Penelusuran menemukan ratusan dokumen pemerintahan daerah yang memuat data pribadi bocor ke internet, termasuk alamat, email, nomor telepon, dan sampai nomor identitas resmi. Kebocoran tersebut terjadi saat dokumen terkait izin atau tanggapan warga atas rencana lokal diunggah ke situs resmi.

Beberapa dokumen bahkan memuat nomor burgerservicenummer (bsn). Temuan ini memicu kekhawatiran soal risiko penyalahgunaan data dan mendorong langkah perbaikan di sejumlah kota dan kabupaten.
Temuan dokumen berisi data sensitif
Pencarian terfokus mengungkap ratusan berkas yang menampilkan data pribadi warga. Dari keseluruhan temuan, ada 255 dokumen yang berisi bsns warga. Pada satu berkas milik pemerintah daerah Pijnacker-Nootdorp tercatat 43 bsns warga yang memberikan pendapat tentang sebuah proyek pembangunan baru; berkas itu juga menampilkan nama, alamat, alamat email, dan kadang nomor telepon.
Salah satu insiden lain terjadi musim panas lalu, ketika pemerintah daerah Midden-Delfland secara tidak sengaja memublikasikan sebuah dokumen yang memuat nama dan alamat 133 warga yang menentang pendirian sebuah asielzoekerscentrum (pusat penampungan pencari suaka). Publikasi itu menimbulkan kecemasan di kalangan warga, sehingga pemerintah daerah segera mengganti berkas tersebut dengan versi yang dianonimkan dan mengirim surat kepada yang bersangkutan.
Risiko penyalahgunaan dan peringatan otoritas
Otoritas perlindungan data menyoroti bahwa penggunaan bsns yang tidak perlu dapat memudahkan penipuan identitas dan bentuk penyalahgunaan data lainnya. Menurut pernyataan resmi, tidak ada alasan yang sah untuk memublikasikan bsns warga dalam dokumen publik; dalam banyak kasus penerbitan semacam itu dianggap sebagai sebuah kebocoran data.
Lebih jauh, otoritas itu mencatat bahwa kebocoran data tidak hanya terjadi ketika nomor identitas muncul, tetapi juga ketika alamat atau sekadar nama warga tercantum tanpa alasan yang kuat. Data menunjukkan lonjakan laporan: tahun ini otoritas menerima lebih dari 120 pengaduan dari pemerintah daerah tentang data yang tidak sengaja dipublikasikan, sementara tahun sebelumnya tercatat 75 laporan. Organisasi pengawas menyatakan kemungkinan masalah ini lebih luas daripada yang tercatat resmi.
Upaya perbaikan dan kendala teknis
Setelah temuan diungkap, pemerintah daerah diberitahukan dan sejak itu banyak berkas telah dihapus atau sedang ditangani. Asosiasi pemerintah daerah menyatakan hasil temuan dipandang serius dan menegaskan bahwa data pribadi harus dilindungi. Namun asosiasi juga menekankan bahwa proses menganonimkan jutaan dokumen merupakan pekerjaan besar dan tidak disertai anggaran terpisah untuk tugas itu.
Sejumlah pemerintah daerah melaporkan insiden kepada otoritas perlindungan data. Pemerintah Pijnacker-Nootdorp menyebut kejadian itu sebagai kesalahan manusia; dokumen langsung dibuat tidak dapat diakses dan laporan dibuat segera setelah kesalahan diketahui.

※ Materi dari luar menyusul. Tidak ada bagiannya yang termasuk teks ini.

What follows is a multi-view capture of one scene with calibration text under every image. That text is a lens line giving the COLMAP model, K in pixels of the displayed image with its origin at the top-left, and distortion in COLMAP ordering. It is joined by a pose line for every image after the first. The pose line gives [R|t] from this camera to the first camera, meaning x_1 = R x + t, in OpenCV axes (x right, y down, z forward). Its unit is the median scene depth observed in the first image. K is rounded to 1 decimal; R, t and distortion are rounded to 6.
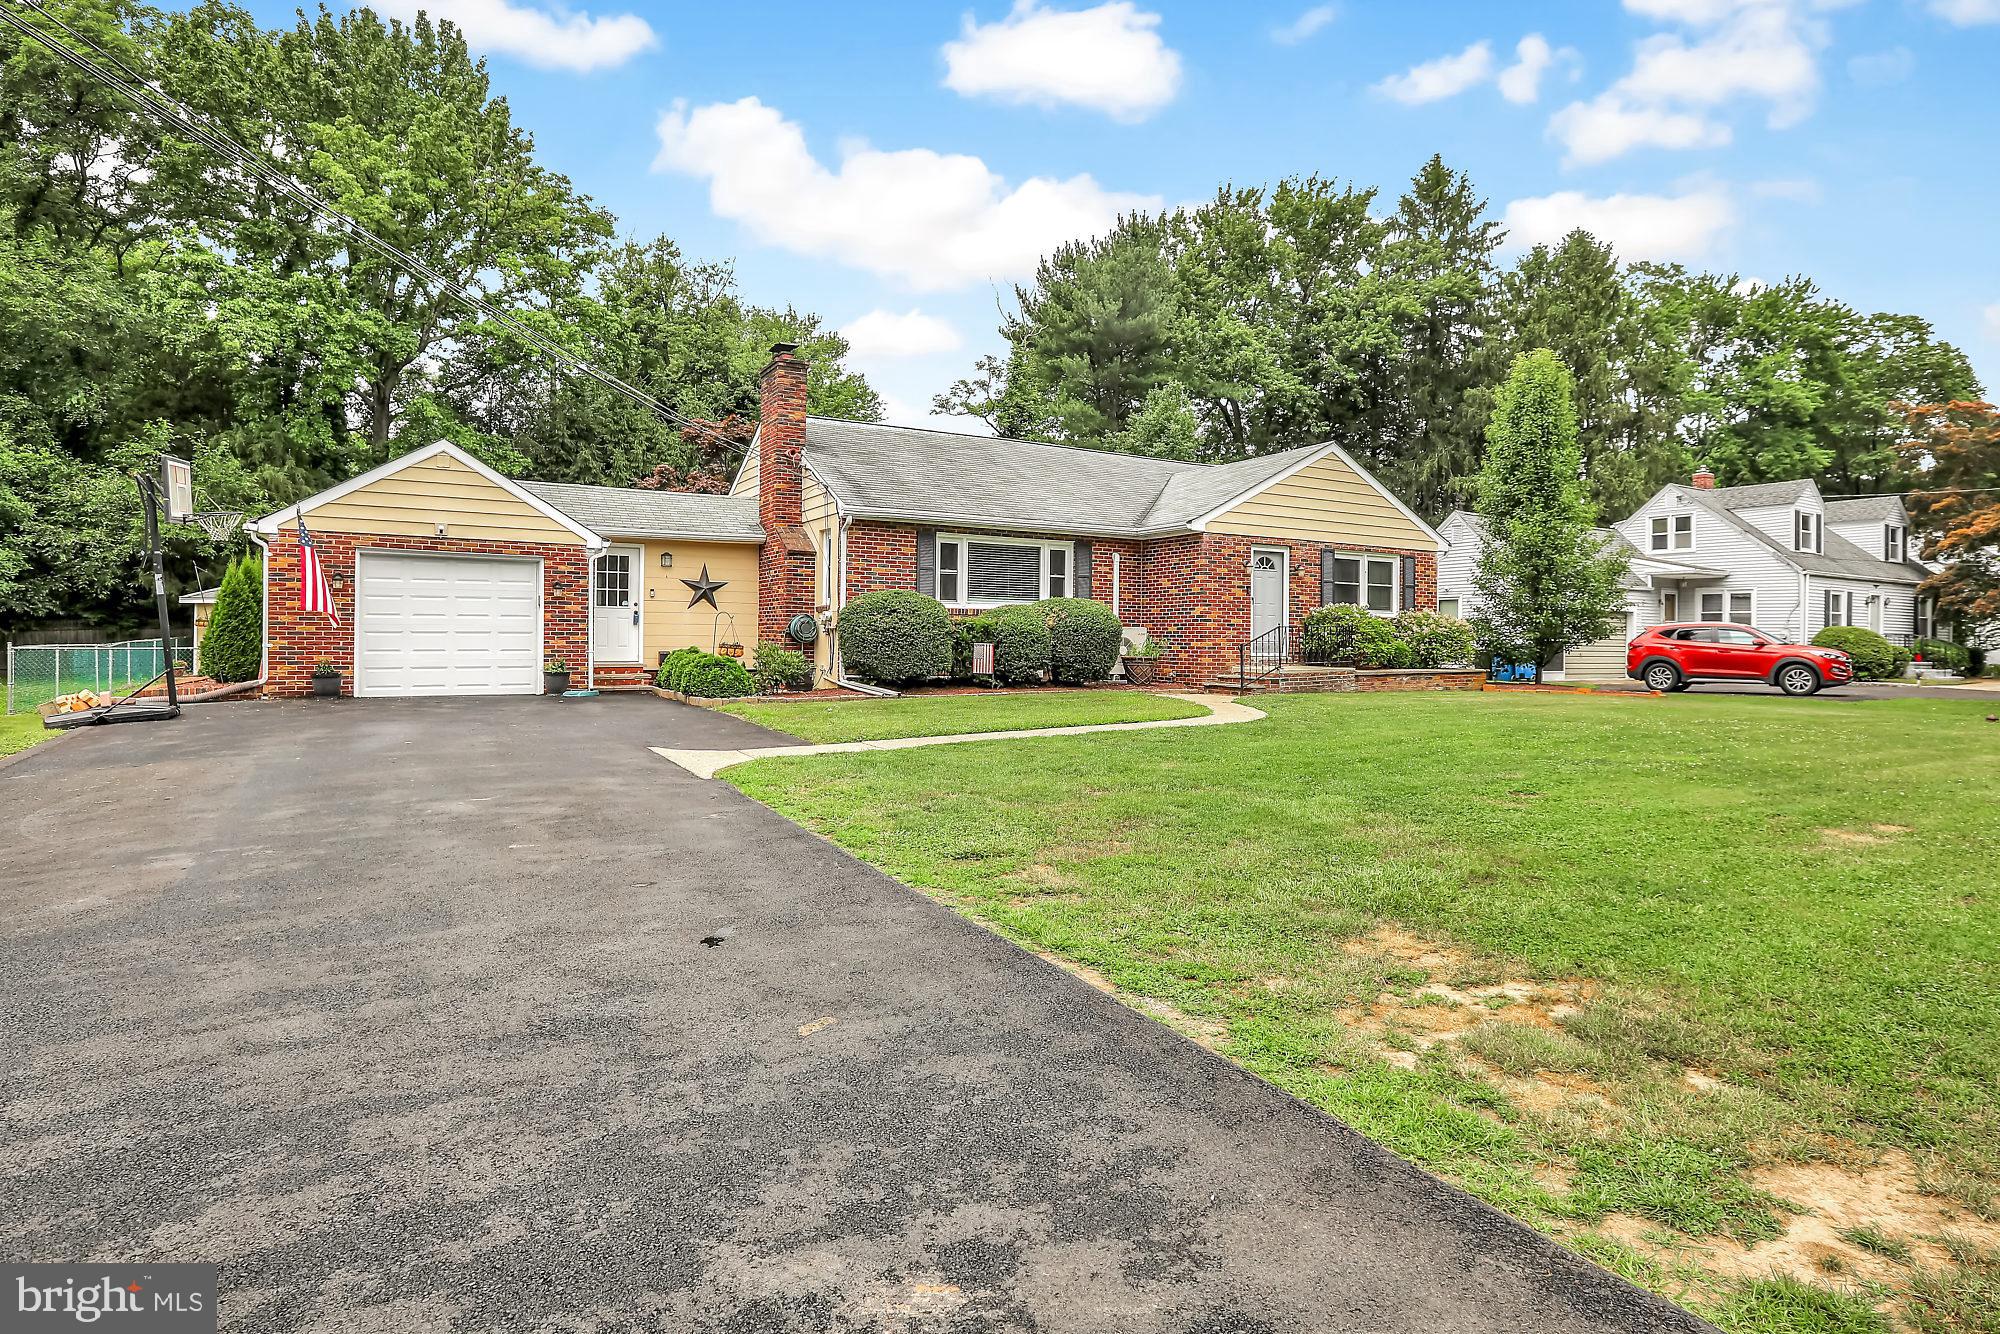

Banyak pemerintah daerah telah mengadopsi perangkat lunak yang secara otomatis menutupi data pribadi sebelum dokumen dipublikasikan, kemudian disusul pemeriksaan manual oleh staf. Namun menurut penyedia aplikasi sistem informasi dewan, aplikasi itu hanyalah alat; penyedia tidak bertanggung jawab atas isi yang diunggah oleh pengguna. Penyedia lain tidak menanggapi pertanyaan terkait langkah pencegahan terhadap kebocoran data.
Temuan ini menunjukkan celah praktik pengelolaan dokumen publik yang memerlukan perbaikan teknis dan prosedural, mulai dari pengecekan otomatis yang lebih ketat hingga kesadaran dan pelatihan staf. Sementara itu, otoritas perlindungan data dan banyak pemerintah daerah tetap berupaya memperbaiki dokumen yang terlanjur terpampang dan menindaklanjuti laporan yang masuk.
Pekerjaan pembersihan dan peningkatan prosedur masih berlangsung di banyak wilayah, dengan upaya untuk memastikan data warga terlindungi ketika dokumen harus dipublikasikan sesuai kewajiban keterbukaan informasi.